Column Profile Settings

The sampling options determine whether the Analyst tool runs a column profile on all rows of the data sources or limited number of rows.

The following table describes the column profile settings that you can configure for an enterprise discovery profile:

Option	Description
Enable column profiling	Runs a column profile as part of enterprise discovery.
Exclude approved data types and data domains from the data type and data domain inference in the subsequent profile runs	Excludes the approved data type or data domain from data type and data domain inference from the next profile run.

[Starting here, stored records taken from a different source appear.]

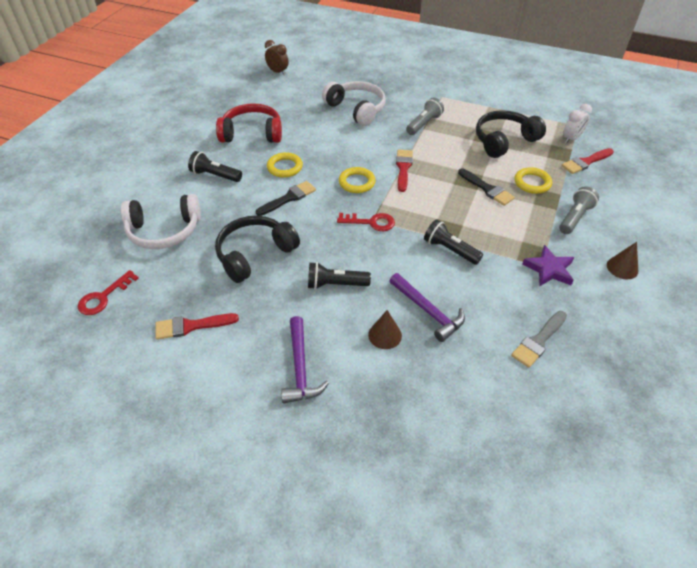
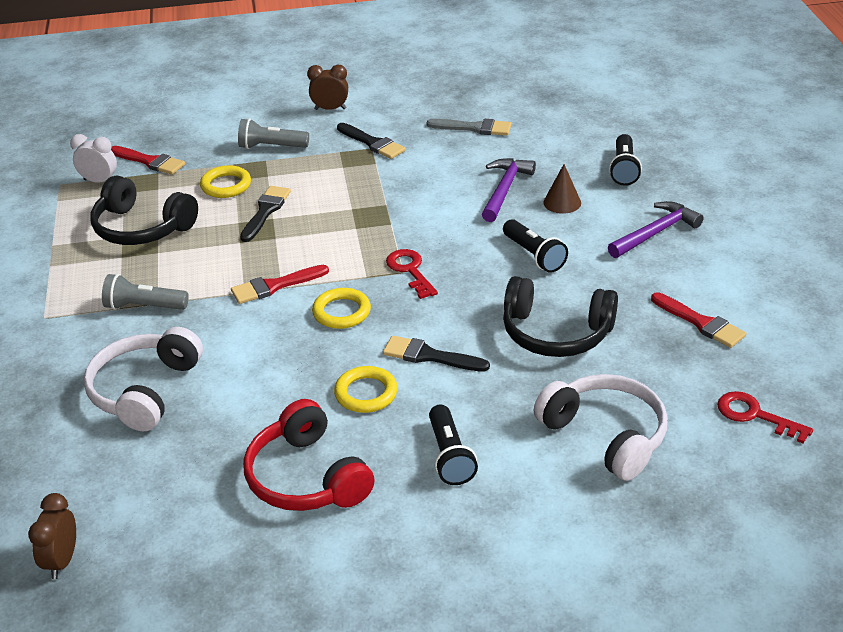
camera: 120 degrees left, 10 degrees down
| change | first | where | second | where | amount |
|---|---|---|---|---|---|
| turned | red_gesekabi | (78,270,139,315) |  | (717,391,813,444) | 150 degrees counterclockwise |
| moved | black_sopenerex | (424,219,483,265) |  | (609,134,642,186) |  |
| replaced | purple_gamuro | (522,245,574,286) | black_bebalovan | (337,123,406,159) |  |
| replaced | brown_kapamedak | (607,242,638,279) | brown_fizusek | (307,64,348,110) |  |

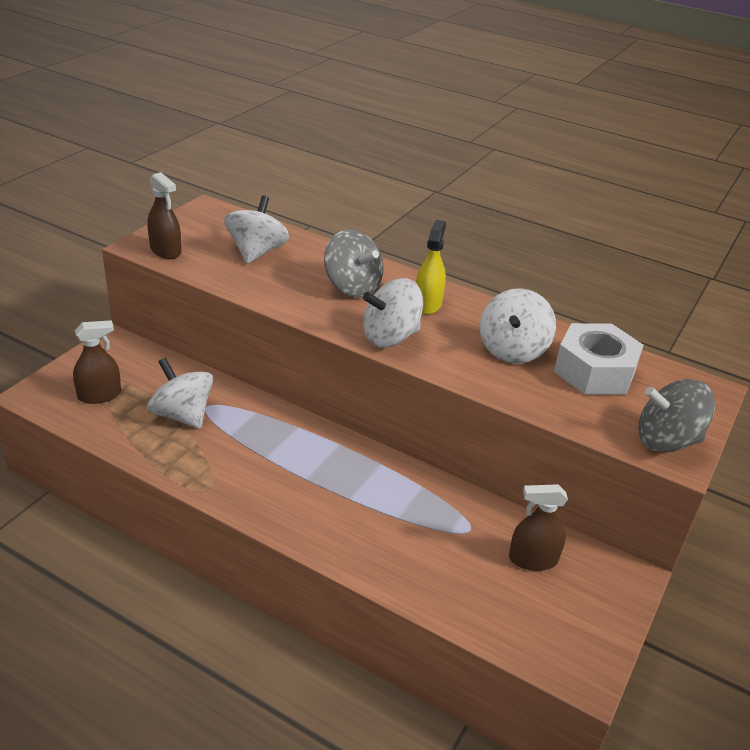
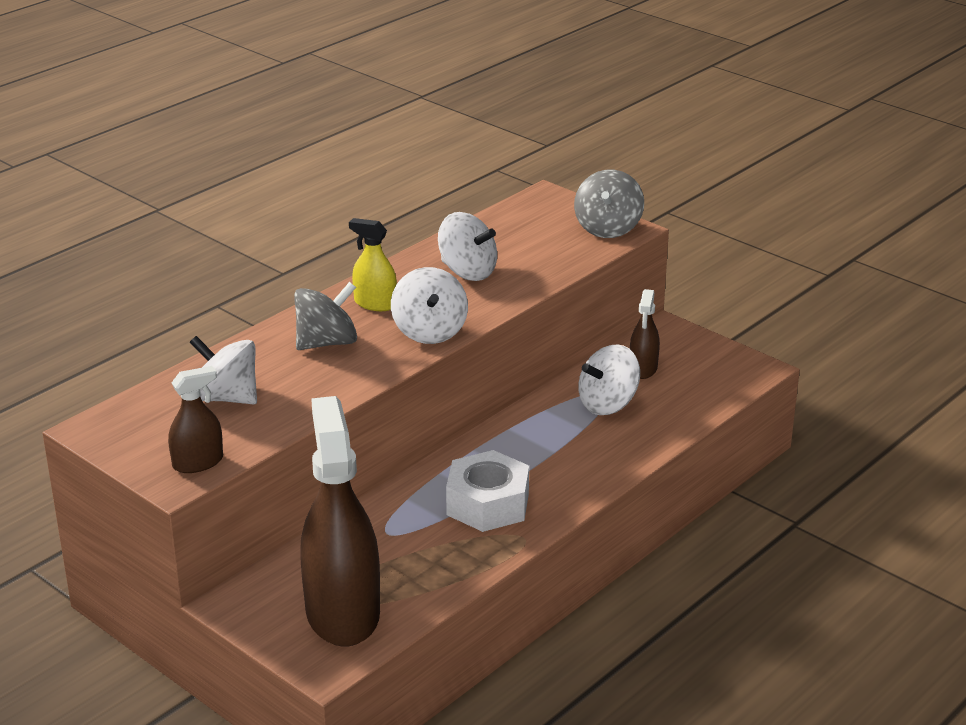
camera: 75 degrees left, 5 degrees down
| change | first | where | second | where | amount |
|---|---|---|---|---|---|
| resized | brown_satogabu | (73,320,121,404) |  | (300,396,380,646) | x2.13 |
| moved | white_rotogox | (147,358,213,429) |  | (578,344,640,415) |  |
| moved | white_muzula | (554,323,644,395) |  | (446,450,529,532) |  |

The following table describes the run-time environment option that you can configure for an enterprise discovery profile:

Option	Description
Native	The Analyst tool submits the profile jobs to the Profiling Service Module. The Profiling Service Module then breaks down the profile jobs into a set of mappings. The Data Integration Service runs these mappings and writes the profile results to the profiling warehouse.
Blaze	The Data Integration Service pushes the profile logic to the Blaze engine on the Hadoop cluster to run profiles.
Spark	The Data Integration Service pushes the profile logic to the Spark engine on the Hadoop cluster to run profiles.

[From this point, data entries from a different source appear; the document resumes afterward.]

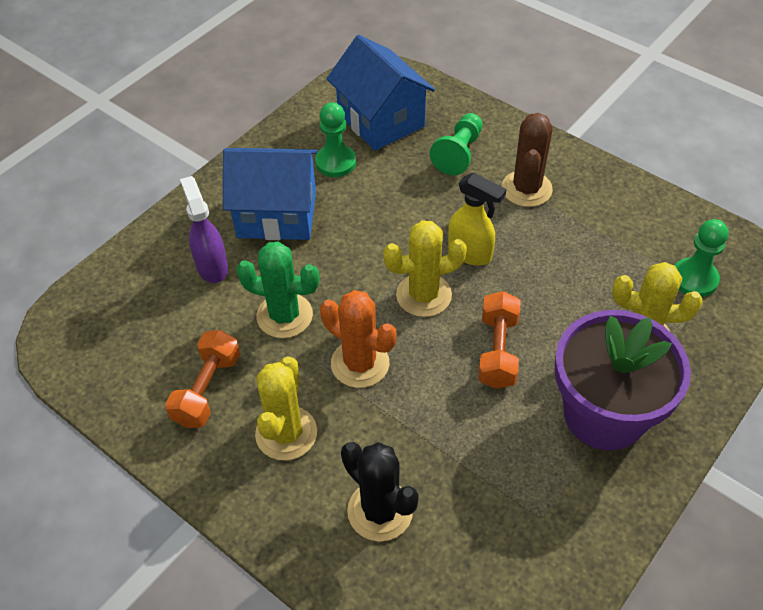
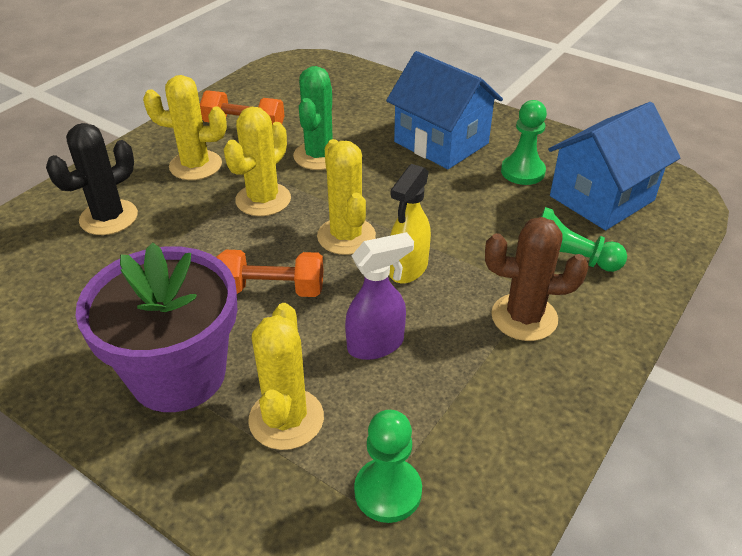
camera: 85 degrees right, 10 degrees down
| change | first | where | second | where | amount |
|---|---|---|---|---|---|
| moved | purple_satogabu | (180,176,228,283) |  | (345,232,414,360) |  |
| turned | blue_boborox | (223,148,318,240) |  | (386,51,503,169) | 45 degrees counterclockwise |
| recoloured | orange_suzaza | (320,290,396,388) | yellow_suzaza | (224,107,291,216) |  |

The following table describes the sampling options that you can configure for an enterprise discovery profile:

Option	Description
All Rows	Runs a column profile on all rows in the data source. Supported on Native, Blaze, and Spark run-time environment.
First <number> Rows	Runs a profile on the sample rows from the beginning of the rows in the data object. You can choose a maximum of 2,147,483,647 rows. Supported on Native and Blaze run-time environment.
Limit n <number> Rows	Runs a profile based on the number of rows in the data object. When you choose to run a profile in the Hadoop validation environment, Spark engine collects samples from multiple partitions of the data object and pushes the samples to a single node to compute sample size. The Limit n sampling option supports Oracle, SQL Server, and DB2 databases. You cannot apply the Advanced filter with the Limit n sampling option. You can select a maximum of 2,147,483,647 rows. Supported on Spark run-time environment.
Random percentage	Runs a profile on a percentage of rows in the data object. Supported on Spark run-time environment.